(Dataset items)
_ _ _ _ _
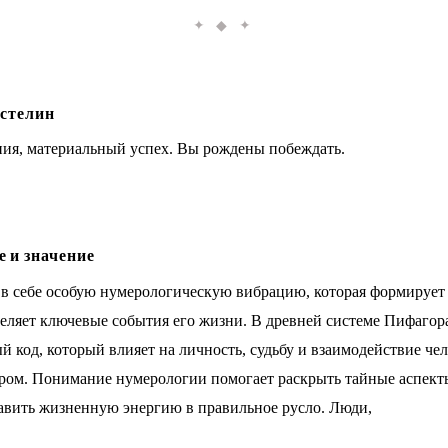
✦ ◆ ✦
стелин
ния, материальный успех. Вы рождены побеждать.
 и значение
 в себе особую нумерологическую вибрацию, которая формирует
деляет ключевые события его жизни. В древней системе Пифагор
 код, который влияет на личность, судьбу и взаимодействие чел
ом. Понимание нумерологии помогает раскрыть тайные аспект
авить жизненную энергию в правильное русло. Люди,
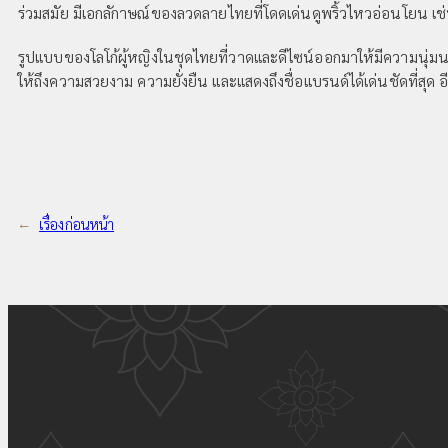
ร่วมสมัย มีเอกลักาษณ์ของลวดลายไทยที่โดดเด่นดูพริ้วไหวอ่อนโยน เช
รูปแบบของโลโก้ผู้หญิงในชุดไทยที่วาดและดีไซน์ออกมาให้มีความนุ่มนวล 
ให้ถึงความสวยงาม ความยั่งยืน และแสดงถึงชื่อแบรนด์ได้เด่นชัดที่สุด
←
เรื่องก่อนหน้า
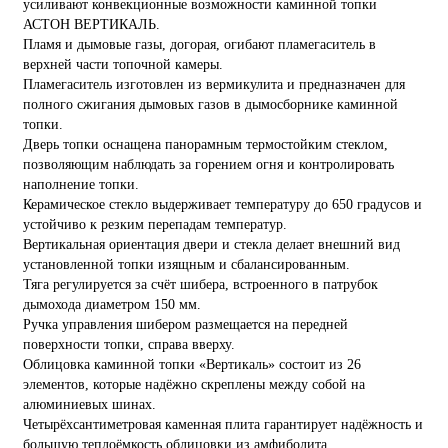
усиливают конвекционные возможности каминной топки
АСТОН ВЕРТИКАЛЬ.
Пламя и дымовые газы, догорая, огибают пламегаситель в
верхней части топочной камеры.
Пламегаситель изготовлен из вермикулита и предназначен для
полного сжигания дымовых газов в дымосборнике каминной
топки.
Дверь топки оснащена панорамным термостойким стеклом,
позволяющим наблюдать за горением огня и контролировать
наполнение топки.
Керамическое стекло выдерживает температуру до 650 градусов и
устойчиво к резким перепадам температур.
Вертикальная ориентация двери и стекла делает внешний вид
установленной топки изящным и сбалансированным.
Тяга регулируется за счёт шибера, встроенного в патрубок
дымохода диаметром 150 мм.
Ручка управления шибером размещается на передней
поверхности топки, справа вверху.
Облицовка каминной топки «Вертикаль» состоит из 26
элементов, которые надёжно скреплены между собой на
алюминиевых шинах.
Четырёхсантиметровая каменная плита гарантирует надёжность и
большую теплоёмкость облицовки из амфиболита.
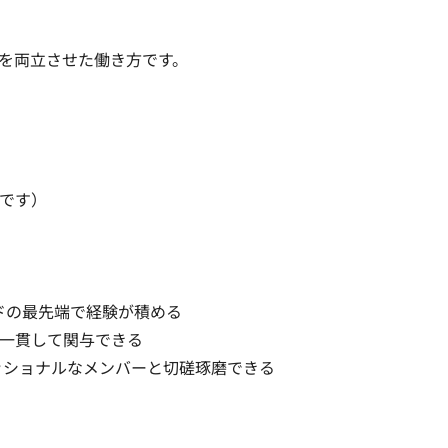
を両立させた働き方です。

です）

ドの最先端で経験が積める

一貫して関与できる

ッショナルなメンバーと切磋琢磨できる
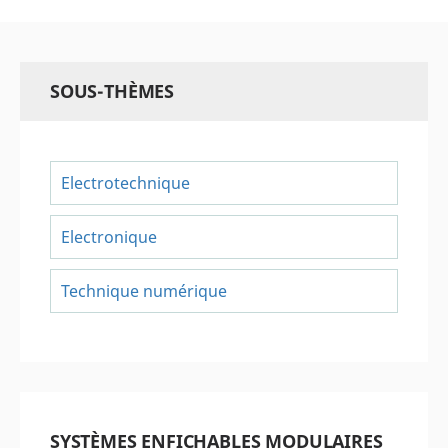
SOUS-THÈMES
Electrotechnique
Electronique
Technique numérique
SYSTÈMES ENFICHABLES MODULAIRES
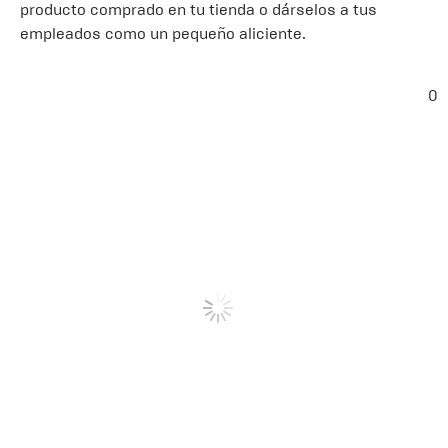
producto comprado en tu tienda o dárselos a tus
empleados como un pequeño aliciente.
0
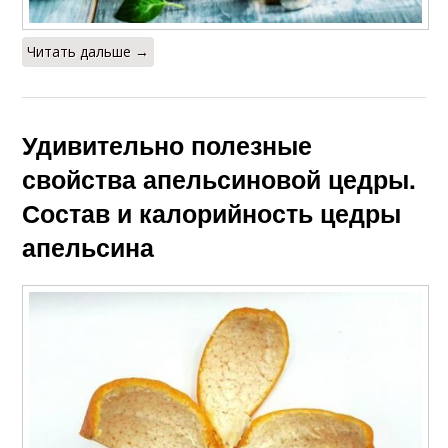
Читать дальше →
Удивительно полезные
свойства апельсиновой цедры.
Состав и калорийность цедры
апельсина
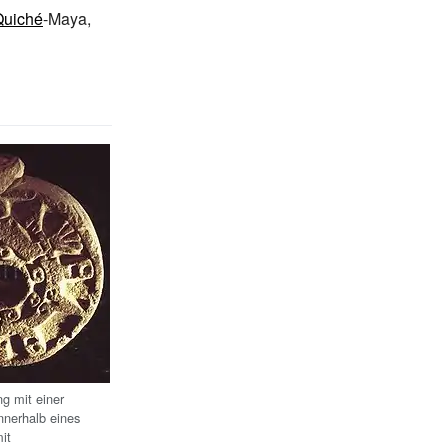
Quiché
-Maya,
ng mit einer
nnerhalb eines
it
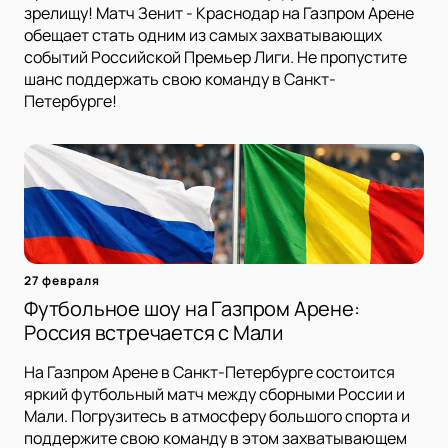
зрелищу! Матч Зенит - Краснодар на Газпром Арене
обещает стать одним из самых захватывающих
событий Российской Премьер Лиги. Не пропустите
шанс поддержать свою команду в Санкт-
Петербурге!
27 февраля
Футбольное шоу на Газпром Арене:
Россия встречается с Мали
На Газпром Арене в Санкт-Петербурге состоится
яркий футбольный матч между сборными России и
Мали. Погрузитесь в атмосферу большого спорта и
поддержите свою команду в этом захватывающем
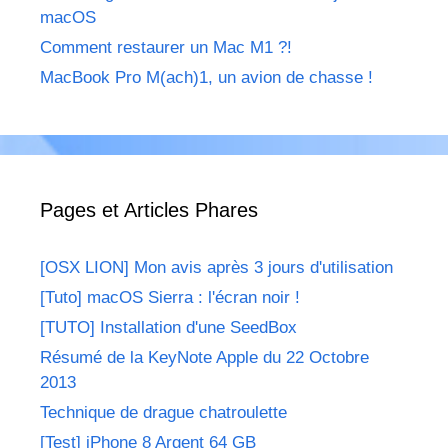
macOS
Comment restaurer un Mac M1 ?!
MacBook Pro M(ach)1, un avion de chasse !
Pages et Articles Phares
[OSX LION] Mon avis après 3 jours d'utilisation
[Tuto] macOS Sierra : l'écran noir !
[TUTO] Installation d'une SeedBox
Résumé de la KeyNote Apple du 22 Octobre
2013
Technique de drague chatroulette
[Test] iPhone 8 Argent 64 GB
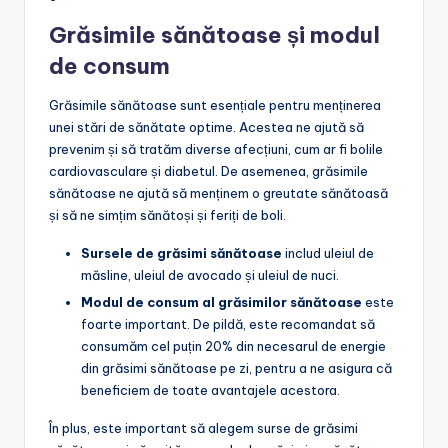
Grăsimile sănătoase și modul
de consum
Grăsimile sănătoase sunt esențiale pentru menținerea
unei stări de sănătate optime. Acestea ne ajută să
prevenim și să tratăm diverse afecțiuni, cum ar fi bolile
cardiovasculare și diabetul. De asemenea, grăsimile
sănătoase ne ajută să menținem o greutate sănătoasă
și să ne simțim sănătoși și feriți de boli.
Sursele de grăsimi sănătoase
includ uleiul de
măsline, uleiul de avocado și uleiul de nuci.
Modul de consum al grăsimilor sănătoase
este
foarte important. De pildă, este recomandat să
consumăm cel puțin 20% din necesarul de energie
din grăsimi sănătoase pe zi, pentru a ne asigura că
beneficiem de toate avantajele acestora.
În plus, este important să alegem surse de grăsimi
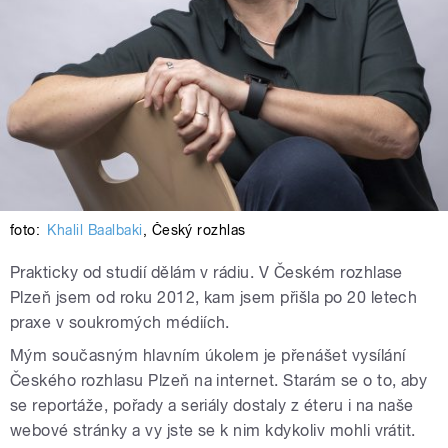
foto:
Khalil Baalbaki
,
Český rozhlas
Prakticky od studií dělám v rádiu. V Českém rozhlase
Plzeň jsem od roku 2012, kam jsem přišla po 20 letech
praxe v soukromých médiích.
Mým současným hlavním úkolem je přenášet vysílání
Českého rozhlasu Plzeň na internet. Starám se o to, aby
se reportáže, pořady a seriály dostaly z éteru i na naše
webové stránky a vy jste se k nim kdykoliv mohli vrátit.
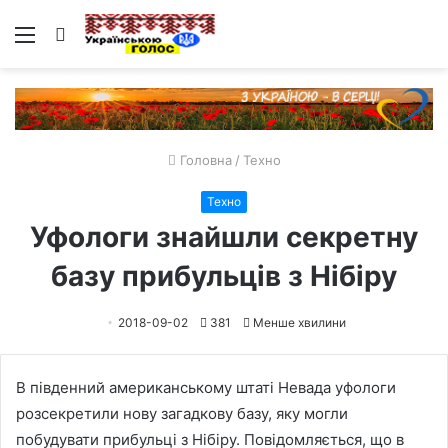
Меню
Пошук
Головна
/
Техно
Техно
Уфологи знайшли секретну
базу прибульців з Нібіру
2018-09-02
381
Менше хвилини
В південний американському штаті Невада уфологи
розсекретили нову загадкову базу, яку могли
побудувати прибульці з Нібіру. Повідомляється, що в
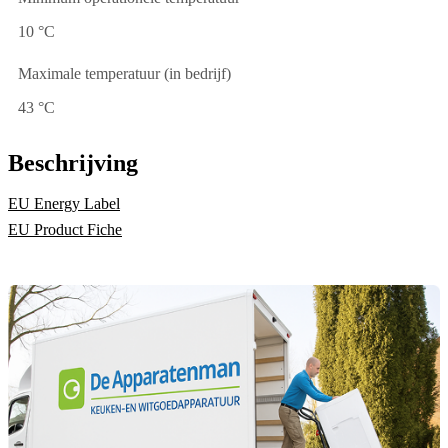
10 °C
Maximale temperatuur (in bedrijf)
43 °C
Beschrijving
EU Energy Label
EU Product Fiche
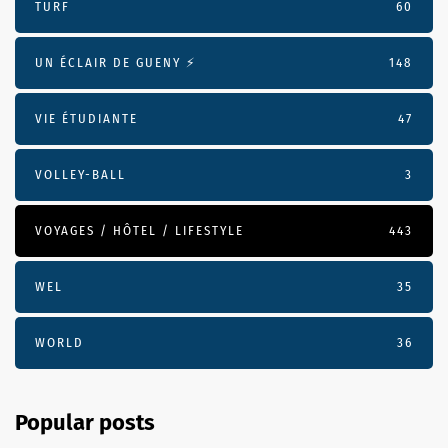
TURF
60
UN ÉCLAIR DE GUENY ⚡️
148
VIE ÉTUDIANTE
47
VOLLEY-BALL
3
VOYAGES / HÔTEL / LIFESTYLE
443
WEL
35
WORLD
36
Popular posts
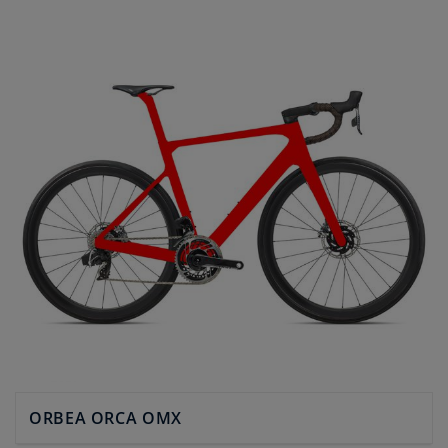
ORBEA ORCA OMX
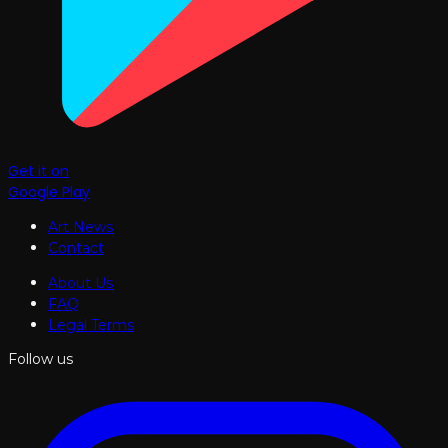
Get it on
Google Play
Art News
Contact
About Us
FAQ
Legal Terms
Follow us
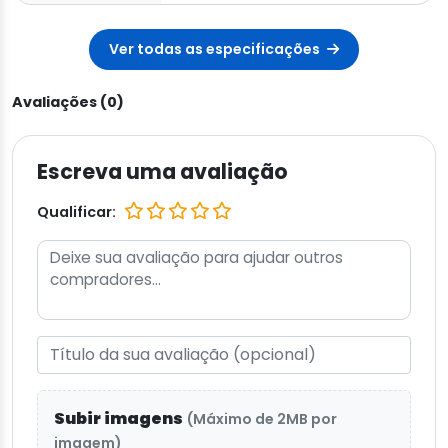
Ver todas as especificações
Avaliações (0)
Escreva uma avaliação
Qualificar:
Subir imagens
(Máximo de 2MB por
imagem)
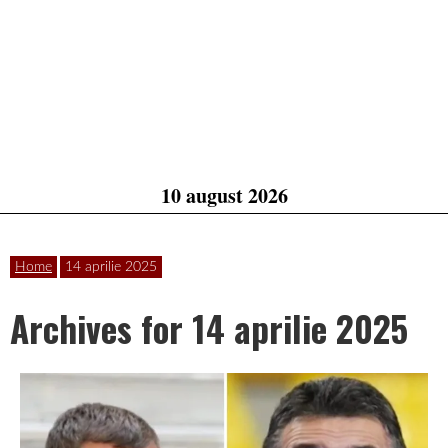
10 august 2026
Home
14 aprilie 2025
Archives for 14 aprilie 2025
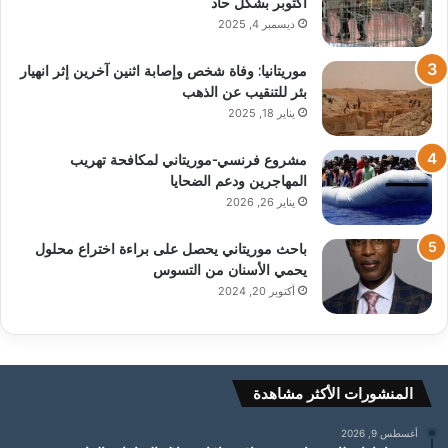
أكتوبر بشكل حاد
ديسمبر 4, 2025
موريتانيا: وفاة شخص وإصابة اثنين آخرين إثر انهيار
بئر للتنقيب عن الذهب
يناير 18, 2025
مشروع فرنسي-موريتاني لمكافحة تهريب
المهاجرين ودعم الضحايا
يناير 26, 2026
باحث موريتاني يحصل على براءة اختراع محلول
يحمي الأسنان من التسوس
أكتوبر 20, 2024
المنشورات الأكثر مشاهدة
أغسطس 9, 2026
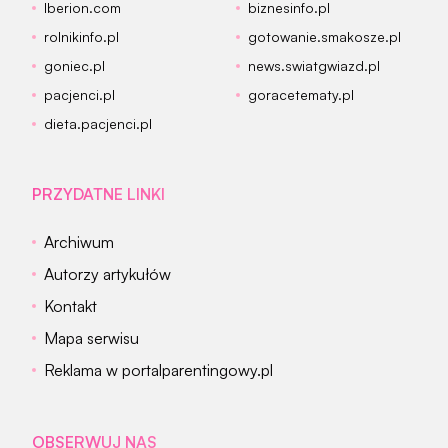
Iberion.com
biznesinfo.pl
rolnikinfo.pl
gotowanie.smakosze.pl
goniec.pl
news.swiatgwiazd.pl
pacjenci.pl
goracetematy.pl
dieta.pacjenci.pl
PRZYDATNE LINKI
Archiwum
Autorzy artykułów
Kontakt
Mapa serwisu
Reklama w portalparentingowy.pl
OBSERWUJ NAS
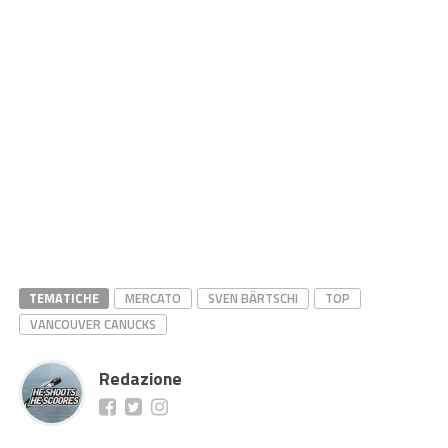
TEMATICHE
MERCATO
SVEN BÄRTSCHI
TOP
VANCOUVER CANUCKS
Redazione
_ _ _ _ _
### Assignment
Starting at the line that contains "Iberion.com" and ending at the last line of the records, write the lines again with "Kontakt" replaced by "Contact" and nothing else changed. Leave the pictures out of your answer.

### Solution to this exercise
Iberion.com
biznesinfo.pl
rolnikinfo.pl
gotowanie.smakosze.pl
goniec.pl
news.swiatgwiazd.pl
pacjenci.pl
goracetematy.pl
dieta.pacjenci.pl
PRZYDATNE LINKI
Archiwum
Autorzy artykułów
Contact
Mapa serwisu
Reklama w portalparentingowy.pl
OBSERWUJ NAS
TEMATICHE
MERCATO
SVEN BÄRTSCHI
TOP
VANCOUVER CANUCKS
Redazione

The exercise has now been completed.